As the COVID-19 pandemic continues to disrupt access to immunisation worldwide, the United Nations Children’s Fund (UNICEF) and the World Health Organisation (WHO) made an urgent call on Friday for action to prevent a large measles and polio endemic across the globe.
According to the organisations, the coronavirus pandemic has left millions of children vulnerable to preventable diseases.
In 2019, measles infection was at its highest in two decades. If measures are not taken, a resurgence of the disease could take place, resulting in around 200,000 cases yearly within 10 years.
Nigeria was declared polio free earlier in August.
UNICEF and WHO estimates that about 655 million dollars are needed to address the “dangerous immunity gaps in non-Gavi eligible countries and target age groups”. They estimated 400 million for polio and 255 dollars for measles immunisation.
The Director-General of WHO, Dr Tedros Adhanom Ghebreyesus, elaborated on the importance of taking immediate action to save the lives of children from these deadly diseases.
“COVID-19 has had a devastating effect on health services and in particular, immunisation services, worldwide.
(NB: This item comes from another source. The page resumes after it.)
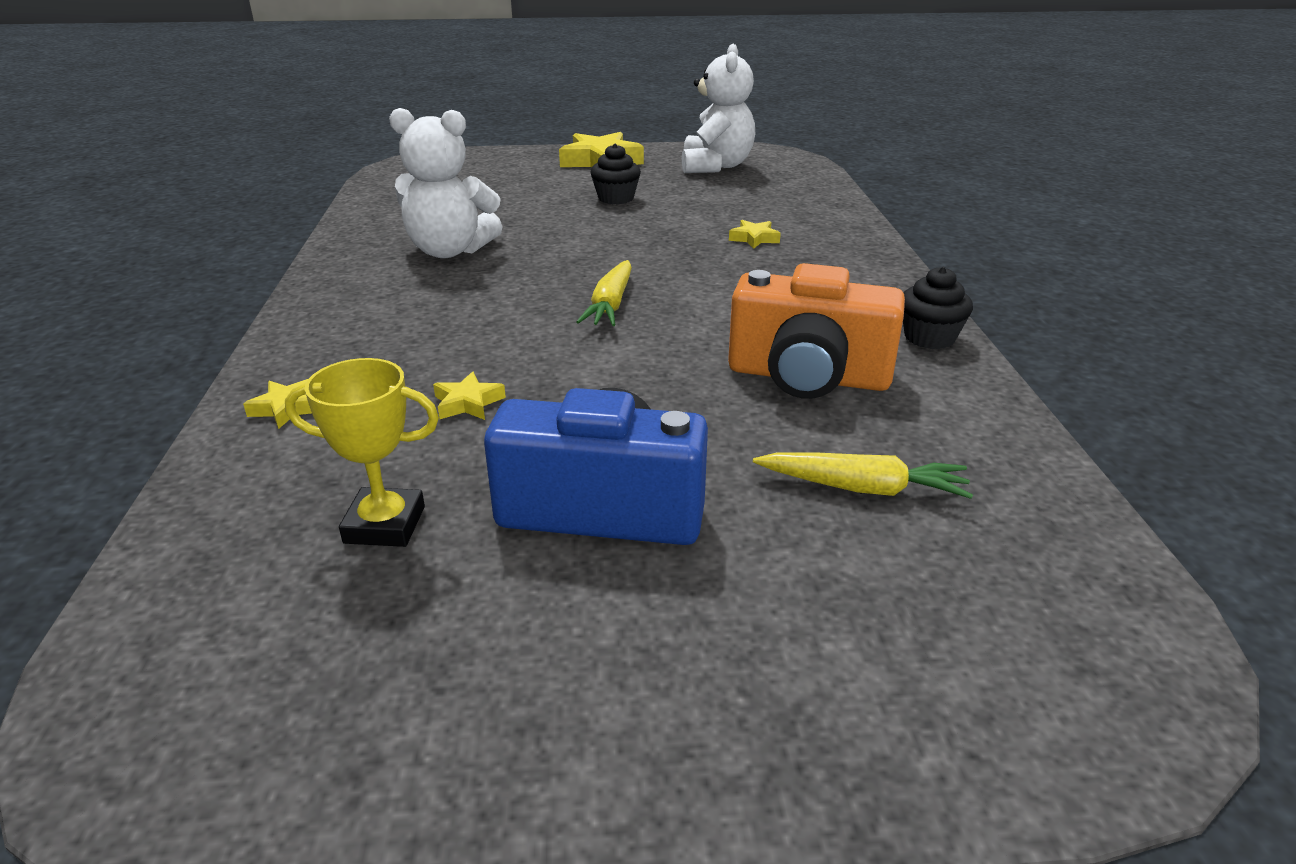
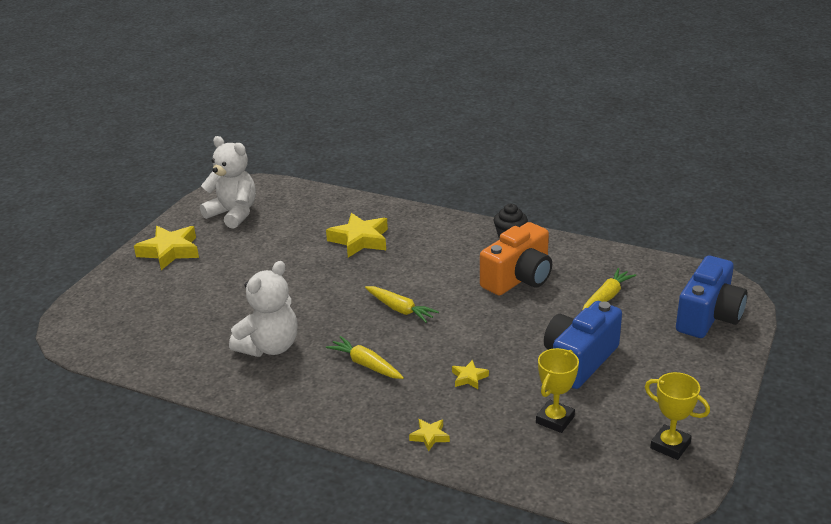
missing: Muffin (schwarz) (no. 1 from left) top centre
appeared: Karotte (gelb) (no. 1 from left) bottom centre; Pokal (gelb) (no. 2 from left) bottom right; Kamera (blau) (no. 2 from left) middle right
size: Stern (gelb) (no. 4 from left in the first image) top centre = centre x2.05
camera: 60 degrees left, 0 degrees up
But unlike with COVID, we have the tools and knowledge to stop diseases such as polio and measles. What we need are the resources and commitments to put these tools and knowledge into action. If we do that, children’s lives will be saved,” he said.
Henrietta Fore, the Executive Director of UNICEF, similarly said the COVID-19 pandemic should not be prioritised above other killer diseases.
“We cannot allow the fight against one deadly disease to cause us to lose ground in the fight against other diseases. Addressing the global COVID-19 pandemic is critical. However, other deadly diseases also threaten the lives of millions of children in some of the poorest areas of the world.
“That is why today we are urgently calling for global action from country leaders, donors and partners. We need additional financial resources to safely resume vaccination campaigns and prioritise immunisation systems that are critical to protect children and avert other epidemics besides COVID-19,” she added.
The two organisations say new tools, including a next generational novel oral vaccine and the forthcoming Measles Outbreak Strategic Response Plan, will be deployed over the coming months to help tackle the growing threats in a more effective and sustainable manner.
“The plan is a worldwide strategy to quickly and effectively prevent, detect and respond to measles outbreaks, ” they emphasised.